TEXT EXCERPT:

# handlebar comfort on fixed



## bonj2 (13 Sep 2009)

I have to say i am rapidly falling out of love with my fixed.
It seems that whatever handlebars i have on it, my hands just aren't comfortable.I have tried the exact same ones that i have got on my scott, with exactly the same bar tape, which are really comfy on my scott but on my fixed, I always seem to get a sore pressure point in the middle of the palm. It must therefore literally be just the fact that it is fixed. 
Why would this be?
I've measured it, and i can get the same seat-above-BB/seat-to-bar-length/seat-above-bar measurements as on my scott so it can't be geometry.
If it wasn't for that, i think i would quite enjoy riding my fixed.
It's true that it is pretty good at climbing hills apart from the very biggest and steepest but i also often think i enjoy my descents too much for fixed to be a staple of my cycling - so that sort of negates that advantage.
I think fixed may have been a novelty that, for me, has worn off. 
The best part of it is its frame, it's a raleigh 531 steel that used to be my dad's. But i'm not really sure what else i could DO with it - my other two road bikes cover all bases of all other road situations i want to do.
I think i am also to some extent losing sight of the *_point_* of ridin fixed. What actually is it again?


----------



## bonj2 (13 Sep 2009)

TASK DESCRIPTION: Continue the forum thread about handlebar comfort on a fixed-gear bike, starting with the next post under the heading "bonj2 (13 Sep 2009)".

Page-level text extractions:
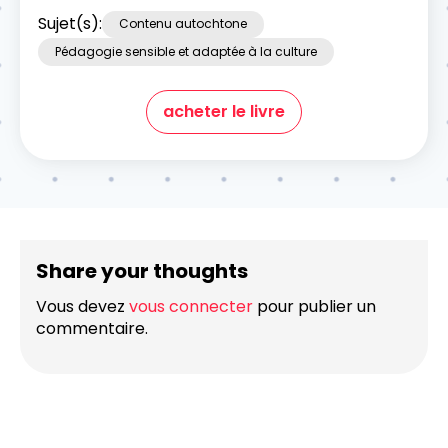
Sujet(s):
Contenu autochtone
Pédagogie sensible et adaptée à la culture
acheter le livre
Share your thoughts
Vous devez
vous connecter
pour publier un
commentaire.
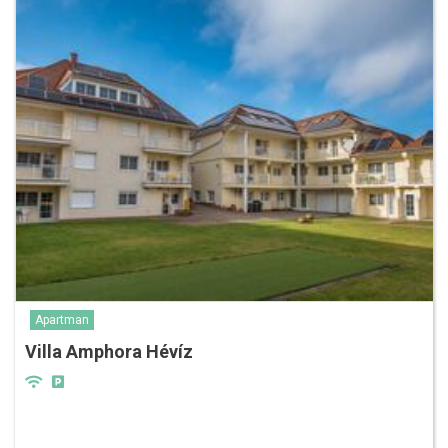
Apartman
Villa Amphora Hévíz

RESULT FOR THIS EXERCISE:
I might therefore be selling some of the parts if anybody who is building up a fixed is interested. The things on it that are worth selling are:
* stem: nitto pearl 90mm/26mm as on hubjub
* cranks: miche, as on parkers
* back wheel: maillard hub, fixed/fixed
* sprockets, an 18x1/8 and a 19x1/8
* chain? (if it's reusable)
* handlebars: 4 sets, that i've tried - some old steel drops - 24.8mm I think, easton EC70 wing 31.8mm (as in classifieds), profile bull horns, and some generic carbon wrap ITM ones (also 31.8mm, these used to be on my scott and tbh aren't that good imho as they're totally curved all the way)
* the saddle is a brooks B17N but it is a bit scuffed on the top so probably not that resaleable.


----------



## Joe24 (13 Sep 2009)

Bonj, lift the bars up more. 
I find i need a more upright position on fixed sometimes, but can also go along with a low down one.
Try the more upright one.

Ill give you £10 for the back wheel, and £5 for the 19t sprocket

Seriously though, try raising up the bars abit. I can ride with a low position on fixed(and do on the TT bike) but weight gets put on the elbows there.
Could try a different saddle on it aswell? I have a B17N on my fixed now, and because its not right for myself yet(is getting there though, i think, done some long rides on it already) i have had more weight on my hand sometimes, depending on where ive moved to on the saddle.

Point of riding fixed? The feel of it, ease of riding fixed, challenge to get up hills, lack of maintenance needed.....
If you not as interested in it now Bonj, id say give it a break.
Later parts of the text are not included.